# YOUR ASSIGNMENT
Every line below should be given again without alteration.

# DATASET EXTRACT
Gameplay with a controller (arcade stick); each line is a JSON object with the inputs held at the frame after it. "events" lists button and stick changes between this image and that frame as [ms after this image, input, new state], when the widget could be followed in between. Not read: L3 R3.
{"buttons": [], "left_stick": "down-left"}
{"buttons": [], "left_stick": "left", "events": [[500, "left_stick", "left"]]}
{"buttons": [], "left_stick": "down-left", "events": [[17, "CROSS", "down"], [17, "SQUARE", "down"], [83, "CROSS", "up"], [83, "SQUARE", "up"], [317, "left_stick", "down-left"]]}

# ANSWER AREA
Gameplay with a controller (arcade stick); each line is a JSON object with the inputs held at the frame after it. "events" lists button and stick changes between this image and that frame as [ms after this image, input, new state], when the widget could be followed in between. Not read: L3 R3.
{"buttons": [], "left_stick": "down-left"}
{"buttons": [], "left_stick": "left", "events": [[500, "left_stick", "left"]]}
{"buttons": [], "left_stick": "down-left", "events": [[17, "CROSS", "down"], [17, "SQUARE", "down"], [83, "CROSS", "up"], [83, "SQUARE", "up"], [317, "left_stick", "down-left"]]}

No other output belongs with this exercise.